▸ **JOB 1**: In the Kafka pull request description, where do the leader and follower each track epochs?

▸ **TEXT SEGMENT**:

_ _ _

GitHub user benstopford opened a pull request:
https://github.com/apache/kafka/pull/2808
KIP-101: Alter Replication Protocol to use Leader Epoch rather than High
Watermark for Truncation
This PR describes the addition of Partition Level Leader Epochs to messages
in Kafka as a mechanism for fixing some known issues in the replication
protocol. Full details can be found here:
[KIP-101
Reference](https://cwiki.apache.org/confluence/display/KAFKA/KIP-101+-+Alter+Replication+Protocol+to+use+Leader+Epoch+rather+than+High+Watermark+for+Truncation)
*The key elements are*:
- Epochs are stamped on messages as they enter the leader.
- Epochs are tracked in both leader and follower in a new checkpoint file.
- A new API allows followers to retrieve the leader's latest offset for a
particular epoch.
- The logic for truncating the log, when a replica becomes a follower, has
been moved from Partition into the ReplicaFetcherThread
- When partitions are added to the ReplicaFetcherThread they are added in
an initialising state. Initialising partitions request leader epochs and then
truncate their logs appropriately.

_ _ _

▸ **DATA SUPPLIED**:
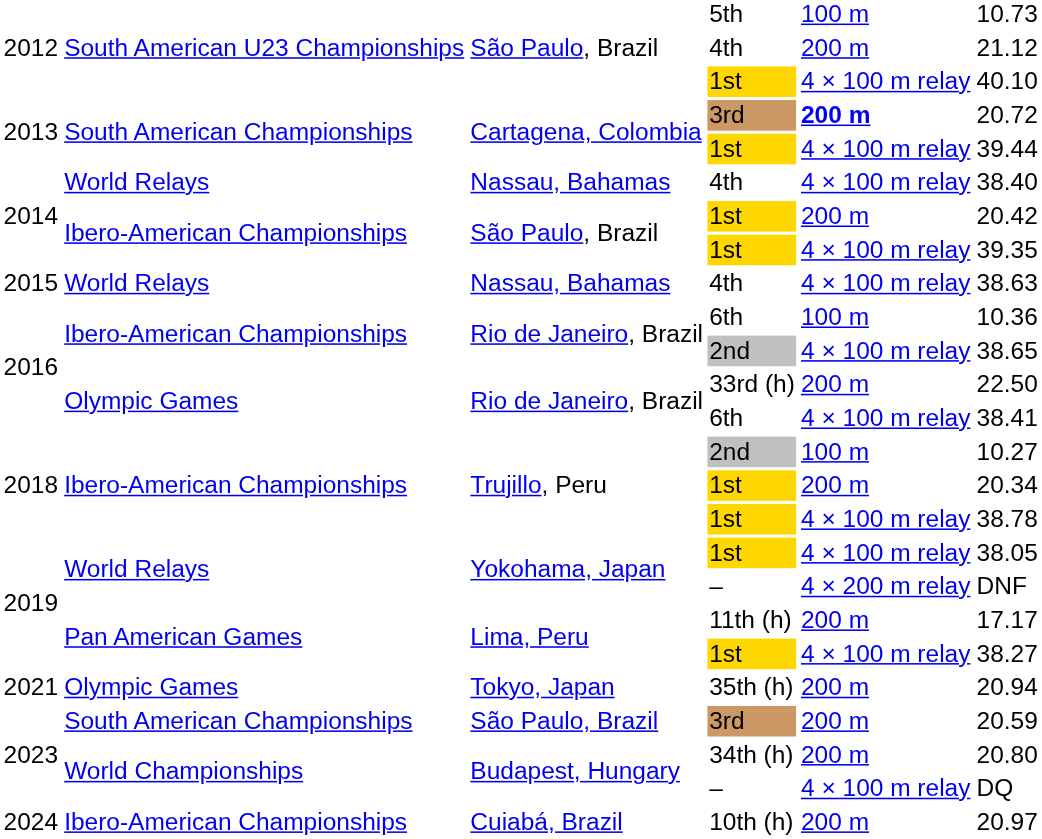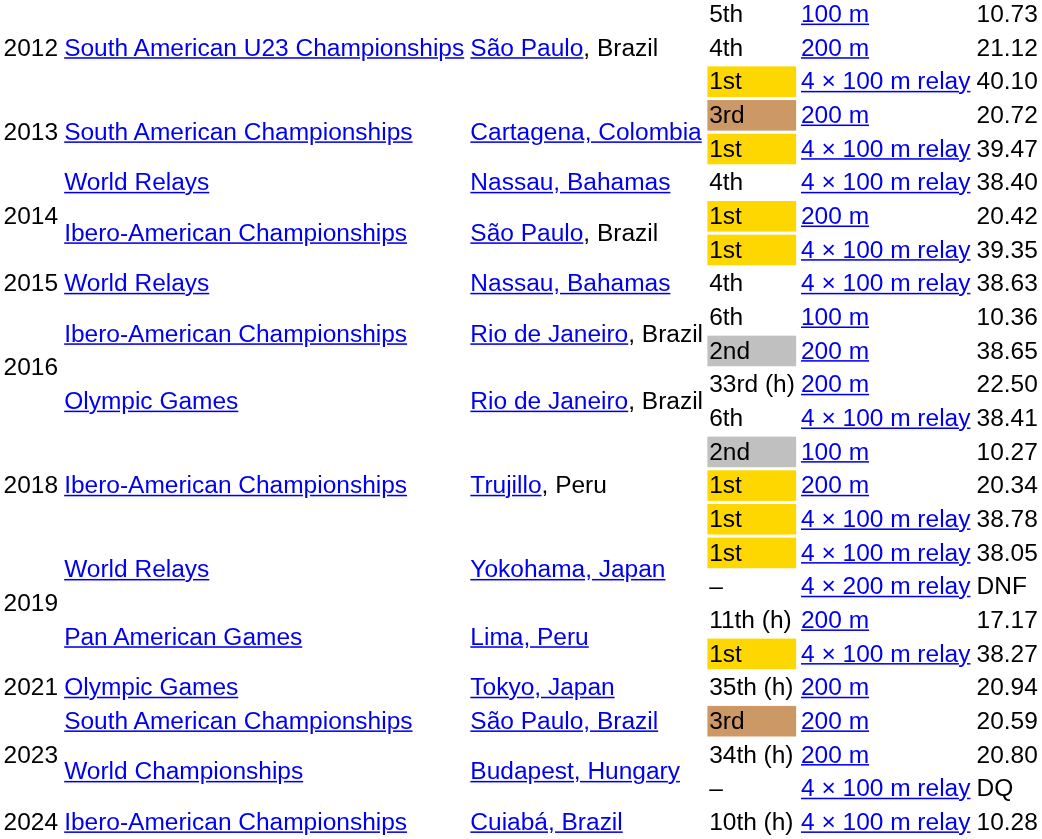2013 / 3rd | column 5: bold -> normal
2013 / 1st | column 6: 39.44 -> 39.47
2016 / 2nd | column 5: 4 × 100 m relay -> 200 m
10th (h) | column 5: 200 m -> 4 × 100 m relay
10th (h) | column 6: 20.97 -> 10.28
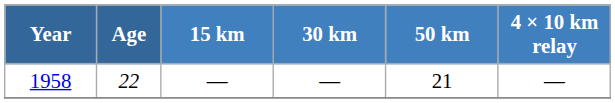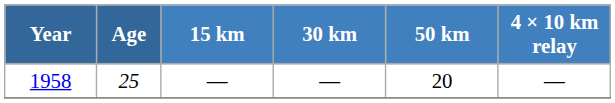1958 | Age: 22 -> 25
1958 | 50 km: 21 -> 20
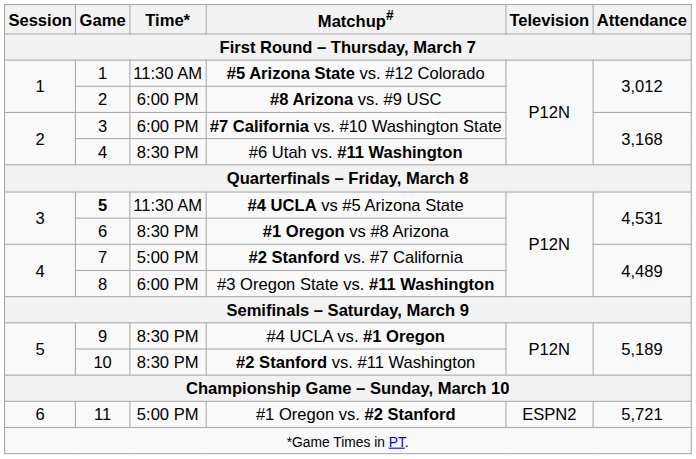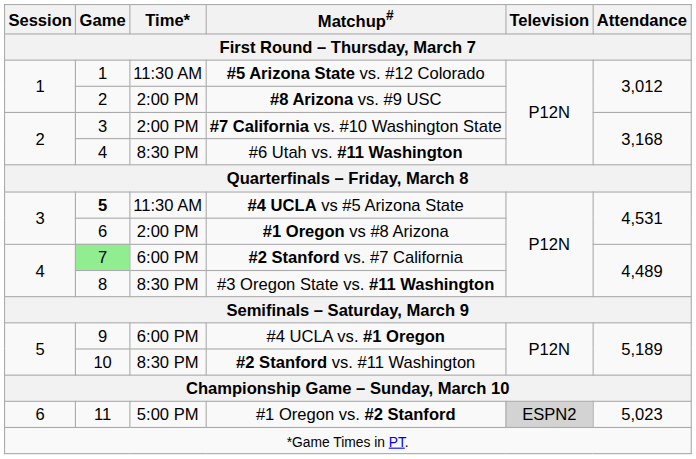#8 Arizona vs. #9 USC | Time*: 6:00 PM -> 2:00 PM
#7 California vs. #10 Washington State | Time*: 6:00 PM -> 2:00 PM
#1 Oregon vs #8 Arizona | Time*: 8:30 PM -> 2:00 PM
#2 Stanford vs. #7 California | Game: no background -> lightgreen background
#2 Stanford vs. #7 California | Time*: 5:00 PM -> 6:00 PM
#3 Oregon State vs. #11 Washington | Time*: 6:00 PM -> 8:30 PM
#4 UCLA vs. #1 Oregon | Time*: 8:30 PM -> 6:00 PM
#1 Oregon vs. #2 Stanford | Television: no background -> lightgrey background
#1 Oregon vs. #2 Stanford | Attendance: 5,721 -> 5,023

_ _ _

▸ **JOB 2**: Repeat the records from their first line through the line containing "#1 Oregon vs #8", including both of those lines, and leave out the pictures.

▸ **RESULT 1**: In a new checkpoint file.

▸ **RESULT 2**:
2013 / 3rd | column 5: bold -> normal
2013 / 1st | column 6: 39.44 -> 39.47
2016 / 2nd | column 5: 4 × 100 m relay -> 200 m
10th (h) | column 5: 200 m -> 4 × 100 m relay
10th (h) | column 6: 20.97 -> 10.28
1958 | Age: 22 -> 25
1958 | 50 km: 21 -> 20
#8 Arizona vs. #9 USC | Time*: 6:00 PM -> 2:00 PM
#7 California vs. #10 Washington State | Time*: 6:00 PM -> 2:00 PM
#1 Oregon vs #8 Arizona | Time*: 8:30 PM -> 2:00 PM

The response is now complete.